* _Work order_
Look below for the line that contains "middle; stroke-width: 3.5;", then copy it and each following line exactly, through and including the line that contains "M365,3H496C493,7 488,11 486,16C481,27".

§ §

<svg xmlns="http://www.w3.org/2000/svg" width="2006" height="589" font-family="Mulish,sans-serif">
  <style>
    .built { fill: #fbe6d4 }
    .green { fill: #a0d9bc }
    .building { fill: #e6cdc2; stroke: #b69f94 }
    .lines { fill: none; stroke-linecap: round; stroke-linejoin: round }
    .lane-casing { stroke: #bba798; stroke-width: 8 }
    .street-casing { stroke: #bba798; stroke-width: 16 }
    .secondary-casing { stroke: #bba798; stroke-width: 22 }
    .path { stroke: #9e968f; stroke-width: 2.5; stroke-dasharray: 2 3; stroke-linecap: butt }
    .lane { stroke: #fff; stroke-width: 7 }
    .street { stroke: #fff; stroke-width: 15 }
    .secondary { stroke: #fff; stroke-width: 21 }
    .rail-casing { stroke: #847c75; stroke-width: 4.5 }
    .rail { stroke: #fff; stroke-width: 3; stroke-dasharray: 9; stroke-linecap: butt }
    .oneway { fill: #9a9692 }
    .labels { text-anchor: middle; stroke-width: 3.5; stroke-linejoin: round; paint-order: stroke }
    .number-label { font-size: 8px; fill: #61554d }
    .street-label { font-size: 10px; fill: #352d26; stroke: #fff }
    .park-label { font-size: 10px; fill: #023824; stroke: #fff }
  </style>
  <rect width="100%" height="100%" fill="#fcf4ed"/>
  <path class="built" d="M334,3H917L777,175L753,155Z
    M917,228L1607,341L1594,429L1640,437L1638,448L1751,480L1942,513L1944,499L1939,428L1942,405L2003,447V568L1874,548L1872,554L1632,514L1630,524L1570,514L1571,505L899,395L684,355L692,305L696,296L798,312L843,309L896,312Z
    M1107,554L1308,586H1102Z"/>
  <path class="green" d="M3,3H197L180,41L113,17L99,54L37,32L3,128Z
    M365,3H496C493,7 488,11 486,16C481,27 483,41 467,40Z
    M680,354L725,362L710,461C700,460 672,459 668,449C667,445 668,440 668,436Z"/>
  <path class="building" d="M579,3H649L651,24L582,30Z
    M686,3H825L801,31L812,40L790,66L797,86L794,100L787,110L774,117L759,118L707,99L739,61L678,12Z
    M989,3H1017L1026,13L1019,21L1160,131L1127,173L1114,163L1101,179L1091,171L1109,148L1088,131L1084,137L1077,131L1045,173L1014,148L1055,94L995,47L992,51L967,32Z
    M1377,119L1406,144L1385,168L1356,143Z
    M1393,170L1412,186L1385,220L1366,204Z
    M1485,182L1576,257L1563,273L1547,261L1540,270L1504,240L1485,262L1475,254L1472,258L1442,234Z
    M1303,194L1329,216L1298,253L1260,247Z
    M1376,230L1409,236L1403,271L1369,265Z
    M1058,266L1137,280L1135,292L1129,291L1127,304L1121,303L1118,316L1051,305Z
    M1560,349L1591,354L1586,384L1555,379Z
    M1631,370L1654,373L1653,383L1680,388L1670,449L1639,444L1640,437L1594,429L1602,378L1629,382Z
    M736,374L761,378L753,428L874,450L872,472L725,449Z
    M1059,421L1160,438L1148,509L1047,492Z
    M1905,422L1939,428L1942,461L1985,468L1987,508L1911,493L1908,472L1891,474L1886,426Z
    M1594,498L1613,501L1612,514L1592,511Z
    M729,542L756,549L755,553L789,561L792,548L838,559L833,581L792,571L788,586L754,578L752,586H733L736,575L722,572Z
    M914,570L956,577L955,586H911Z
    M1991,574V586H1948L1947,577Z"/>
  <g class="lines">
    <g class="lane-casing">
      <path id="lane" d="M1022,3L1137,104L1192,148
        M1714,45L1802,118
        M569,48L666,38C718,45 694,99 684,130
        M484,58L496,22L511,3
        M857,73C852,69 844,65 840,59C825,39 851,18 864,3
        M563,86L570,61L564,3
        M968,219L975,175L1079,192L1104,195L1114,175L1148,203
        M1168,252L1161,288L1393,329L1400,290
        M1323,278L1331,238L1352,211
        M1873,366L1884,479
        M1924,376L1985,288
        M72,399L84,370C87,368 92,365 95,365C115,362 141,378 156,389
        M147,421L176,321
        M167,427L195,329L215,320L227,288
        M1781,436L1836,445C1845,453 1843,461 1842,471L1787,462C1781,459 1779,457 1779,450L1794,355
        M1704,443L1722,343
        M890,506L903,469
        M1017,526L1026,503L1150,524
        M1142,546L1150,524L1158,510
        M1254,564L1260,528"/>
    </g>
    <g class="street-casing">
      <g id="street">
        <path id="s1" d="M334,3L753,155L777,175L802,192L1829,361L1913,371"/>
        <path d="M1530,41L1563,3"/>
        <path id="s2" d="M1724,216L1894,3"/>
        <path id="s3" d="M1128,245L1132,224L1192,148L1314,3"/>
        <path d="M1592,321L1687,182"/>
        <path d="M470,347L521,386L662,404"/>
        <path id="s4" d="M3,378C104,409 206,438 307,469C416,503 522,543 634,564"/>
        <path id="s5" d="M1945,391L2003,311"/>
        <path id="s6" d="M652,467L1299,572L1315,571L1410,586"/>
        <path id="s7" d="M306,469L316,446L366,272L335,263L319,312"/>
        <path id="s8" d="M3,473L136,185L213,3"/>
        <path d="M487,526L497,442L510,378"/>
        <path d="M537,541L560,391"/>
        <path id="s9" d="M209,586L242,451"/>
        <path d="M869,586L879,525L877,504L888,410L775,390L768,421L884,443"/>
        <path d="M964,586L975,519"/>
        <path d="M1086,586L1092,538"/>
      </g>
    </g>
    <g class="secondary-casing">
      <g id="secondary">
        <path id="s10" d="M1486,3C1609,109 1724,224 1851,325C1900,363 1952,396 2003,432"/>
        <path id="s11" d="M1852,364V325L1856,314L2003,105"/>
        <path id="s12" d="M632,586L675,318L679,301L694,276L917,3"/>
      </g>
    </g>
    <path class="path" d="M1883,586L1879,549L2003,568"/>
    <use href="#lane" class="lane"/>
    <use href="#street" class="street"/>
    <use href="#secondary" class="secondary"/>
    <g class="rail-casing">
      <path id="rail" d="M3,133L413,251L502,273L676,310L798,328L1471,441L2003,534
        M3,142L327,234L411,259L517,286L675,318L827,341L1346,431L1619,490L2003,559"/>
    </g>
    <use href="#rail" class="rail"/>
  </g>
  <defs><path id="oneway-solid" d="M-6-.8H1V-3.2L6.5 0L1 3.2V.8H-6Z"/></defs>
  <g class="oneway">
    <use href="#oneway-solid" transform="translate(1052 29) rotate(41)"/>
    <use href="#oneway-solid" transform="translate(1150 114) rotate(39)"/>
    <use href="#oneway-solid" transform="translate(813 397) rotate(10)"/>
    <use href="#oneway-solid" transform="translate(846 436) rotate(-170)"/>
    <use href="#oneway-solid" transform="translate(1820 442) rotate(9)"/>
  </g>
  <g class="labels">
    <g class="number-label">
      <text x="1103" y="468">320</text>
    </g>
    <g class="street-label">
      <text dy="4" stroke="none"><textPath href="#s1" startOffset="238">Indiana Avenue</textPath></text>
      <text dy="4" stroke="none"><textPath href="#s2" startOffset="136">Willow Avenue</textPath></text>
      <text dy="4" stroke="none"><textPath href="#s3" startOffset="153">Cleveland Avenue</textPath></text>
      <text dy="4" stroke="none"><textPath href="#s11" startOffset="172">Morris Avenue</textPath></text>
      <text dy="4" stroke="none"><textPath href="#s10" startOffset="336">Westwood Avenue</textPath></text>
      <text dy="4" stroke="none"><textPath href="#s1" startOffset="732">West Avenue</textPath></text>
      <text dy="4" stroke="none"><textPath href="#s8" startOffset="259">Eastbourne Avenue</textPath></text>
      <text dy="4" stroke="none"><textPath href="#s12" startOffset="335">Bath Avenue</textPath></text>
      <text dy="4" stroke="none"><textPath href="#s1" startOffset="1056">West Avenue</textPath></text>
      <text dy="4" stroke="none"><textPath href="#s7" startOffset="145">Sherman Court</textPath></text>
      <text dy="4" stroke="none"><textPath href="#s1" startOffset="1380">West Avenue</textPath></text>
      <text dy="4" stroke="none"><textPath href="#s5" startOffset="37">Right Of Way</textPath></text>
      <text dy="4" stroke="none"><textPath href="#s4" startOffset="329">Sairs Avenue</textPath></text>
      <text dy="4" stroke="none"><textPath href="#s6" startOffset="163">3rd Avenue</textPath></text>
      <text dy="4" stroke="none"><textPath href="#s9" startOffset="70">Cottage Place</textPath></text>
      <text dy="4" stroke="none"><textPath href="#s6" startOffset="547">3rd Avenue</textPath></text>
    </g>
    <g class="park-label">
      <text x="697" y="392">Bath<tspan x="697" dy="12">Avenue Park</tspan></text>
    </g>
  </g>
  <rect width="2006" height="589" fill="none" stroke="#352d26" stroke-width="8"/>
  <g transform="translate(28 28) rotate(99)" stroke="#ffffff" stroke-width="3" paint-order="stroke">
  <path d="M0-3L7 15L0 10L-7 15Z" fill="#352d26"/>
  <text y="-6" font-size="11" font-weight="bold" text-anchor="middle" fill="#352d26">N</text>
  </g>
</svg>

§ §

* _Answer space_
    .labels { text-anchor: middle; stroke-width: 3.5; stroke-linejoin: round; paint-order: stroke }
    .number-label { font-size: 8px; fill: #61554d }
    .street-label { font-size: 10px; fill: #352d26; stroke: #fff }
    .park-label { font-size: 10px; fill: #023824; stroke: #fff }
  </style>
  <rect width="100%" height="100%" fill="#fcf4ed"/>
  <path class="built" d="M334,3H917L777,175L753,155Z
    M917,228L1607,341L1594,429L1640,437L1638,448L1751,480L1942,513L1944,499L1939,428L1942,405L2003,447V568L1874,548L1872,554L1632,514L1630,524L1570,514L1571,505L899,395L684,355L692,305L696,296L798,312L843,309L896,312Z
    M1107,554L1308,586H1102Z"/>
  <path class="green" d="M3,3H197L180,41L113,17L99,54L37,32L3,128Z
    M365,3H496C493,7 488,11 486,16C481,27 483,41 467,40Z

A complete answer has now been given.